Carta a un prisionero


Escribo este texto a un hombre con quien jamás he cruzado una palabra. Un hombre que está prisionero (y no privado de libertad). Uno de los pocos hombres q»eqchi»s del que se puede leer en los medios, aunque no por su lucha sino por su criminalización por ser campesino. Un hombre que no me conoce y que muy probablemente, por su condición actual, no pueda jamás leer esta especie de carta.

Gerson Ortiz
usacconsultapopular@gmail.com

He de citar que este hombre se le ha escurrido de entre los brazos a la muerte desde niño, según cuentan aquellos que lo vieron dar los primeros pasos (y desde los cuales ya no se detuvo); pues crece durante uno de los perí­odos más crueles del conflicto armado interno en el paí­s.

La última vez que le jugó la vuelta a la muerte fue el 14 de febrero de 2008, cuando un grupo de militares lo detiene y lo conduce a un terreno baldí­o donde serí­a ejecutado extrajudicialmente. El campesino advirtió a sus captores que ya habí­a dado aviso a su familia, lo que hace que los brutos soldados consulten con sus superiores sobre la situación y no le quiten la vida. Tiempo después es dejado en prisión y meses más tarde enjuiciado dentro de un proceso penal bastante viciado.

Este hombre enfrentó juicio por los delitos de robo agravado, detención ilegal y usurpación agravada, y fue condenado (en tiempo récord), a una pena de ocho años de prisión por esos cargos.
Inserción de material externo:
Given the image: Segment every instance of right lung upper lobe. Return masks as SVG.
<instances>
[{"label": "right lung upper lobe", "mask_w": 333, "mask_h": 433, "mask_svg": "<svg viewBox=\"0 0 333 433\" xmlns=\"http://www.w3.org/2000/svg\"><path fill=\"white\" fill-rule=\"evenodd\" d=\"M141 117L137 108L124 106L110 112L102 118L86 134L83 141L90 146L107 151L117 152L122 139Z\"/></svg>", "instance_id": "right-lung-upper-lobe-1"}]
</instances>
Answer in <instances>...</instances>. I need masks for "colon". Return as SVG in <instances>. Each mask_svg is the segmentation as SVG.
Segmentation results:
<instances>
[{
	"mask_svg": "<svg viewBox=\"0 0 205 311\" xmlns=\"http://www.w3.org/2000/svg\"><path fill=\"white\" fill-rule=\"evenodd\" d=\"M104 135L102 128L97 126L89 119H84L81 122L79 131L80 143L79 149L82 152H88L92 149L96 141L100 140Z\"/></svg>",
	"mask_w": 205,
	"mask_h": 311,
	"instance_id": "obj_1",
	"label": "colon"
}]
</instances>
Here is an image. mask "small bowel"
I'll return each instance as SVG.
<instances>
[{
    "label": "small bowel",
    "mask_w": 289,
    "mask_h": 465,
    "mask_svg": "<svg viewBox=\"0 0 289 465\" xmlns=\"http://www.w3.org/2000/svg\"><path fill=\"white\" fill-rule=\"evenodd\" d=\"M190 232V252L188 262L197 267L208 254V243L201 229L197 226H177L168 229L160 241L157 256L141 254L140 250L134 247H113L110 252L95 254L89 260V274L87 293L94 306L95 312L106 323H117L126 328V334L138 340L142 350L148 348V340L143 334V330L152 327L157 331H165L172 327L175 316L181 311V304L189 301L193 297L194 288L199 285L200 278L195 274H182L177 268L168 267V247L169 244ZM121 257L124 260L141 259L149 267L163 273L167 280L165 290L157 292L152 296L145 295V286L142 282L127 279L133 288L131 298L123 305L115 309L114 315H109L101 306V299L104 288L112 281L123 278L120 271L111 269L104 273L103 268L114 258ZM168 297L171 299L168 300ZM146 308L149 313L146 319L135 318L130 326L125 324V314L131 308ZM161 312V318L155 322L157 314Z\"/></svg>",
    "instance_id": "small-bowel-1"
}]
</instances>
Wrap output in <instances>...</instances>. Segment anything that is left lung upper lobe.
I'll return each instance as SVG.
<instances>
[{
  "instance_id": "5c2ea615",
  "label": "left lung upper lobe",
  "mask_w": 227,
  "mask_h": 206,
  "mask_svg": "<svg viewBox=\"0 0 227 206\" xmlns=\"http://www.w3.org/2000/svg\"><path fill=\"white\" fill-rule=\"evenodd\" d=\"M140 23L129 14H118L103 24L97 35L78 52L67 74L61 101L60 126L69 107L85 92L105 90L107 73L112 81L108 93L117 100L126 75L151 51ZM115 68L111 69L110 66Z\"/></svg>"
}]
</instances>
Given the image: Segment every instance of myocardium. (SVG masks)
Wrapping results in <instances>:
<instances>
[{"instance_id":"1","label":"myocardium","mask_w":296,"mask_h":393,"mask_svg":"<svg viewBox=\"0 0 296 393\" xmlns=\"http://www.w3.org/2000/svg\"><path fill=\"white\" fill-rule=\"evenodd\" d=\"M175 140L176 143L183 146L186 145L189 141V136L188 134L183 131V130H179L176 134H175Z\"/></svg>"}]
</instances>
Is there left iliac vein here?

Para muchos ese hombre es un criminal, pero para otros muchí­simos es un ejemplo í­ntegro de la lucha histórica de los pueblos indí­genas por su derecho a la tierra que trabajan y que han tenido que defender con la propia vida.

Sin más, el destinatario de esta carta es el señor Ramiro Choc, a quien sólo pude conocer a través de los testimonios no sólo de su familia sino de los miembros de su comunidad que no podrí­a tener otro nombre: La Unión.

Señor Choc: tuve la oportunidad de visitar su comunidad, ubicada en El Estor, Izabal; y el privilegio de conversar con sus hermanos y hermanas; y me refiero con esto a la sangre y la lucha.

Sus testimonios narraron la constante lucha contra los intereses de la Compañí­a Guatemalteca de Ní­quel (ubicada a un costado de esa comunidad y busca despojarlos de la tierra que les pertenece) y el abandono del Estado en ese proceso, pues éste lejos de buscar una solución racional, legal y efectiva al tema de la tierra ha apoyado las acciones represivas de esa empresa privada y ha abierto fuego contra los miembros de la comunidad en diferentes desalojos.

Sin embargo, señor Choc, en esta especie de carta no quiero comunicarle algo que de sobra conoce, pues ha acompañado esa lucha durante años. Quiero con este sencillo texto que sepa que quienes lo encerraron no tienen ninguna razón para bailar de alegrí­a, al contrario compañero; se retorcerán desde su hiperbólica opulencia y menguarán sus sonrisas estiradas e hipócritas porque la semilla que usted sembró ha dado frutos inapelables. Su comunidad es libre.

«Yo no sé qué se creen esos de la Compañí­a (Guatemalteca de Ní­quel), pero nosotros no nos vamos a dejar que nos sigan matando y quitando la tierra. Vamos a pelear», fueron las palabras de su hermana Marí­a Choc en uno de los testimonios.

Aunque sé lo duro que es estar lejos de la gente que uno ama, no podrí­a, señor Choc, saber referirme ahora a cómo es estar ahí­, prisionero de un sistema que históricamente ha favorecido a unos cuantos. Pero puedo asegurarle, aunque no sirva de mucho, que aquí­ afuera, a pesar de todo, todaví­a hay utopí­a y su lucha, la de sus hermanas, sobrinos, cuñadas, compañeros y compañeras de La Unión son esa utopí­a.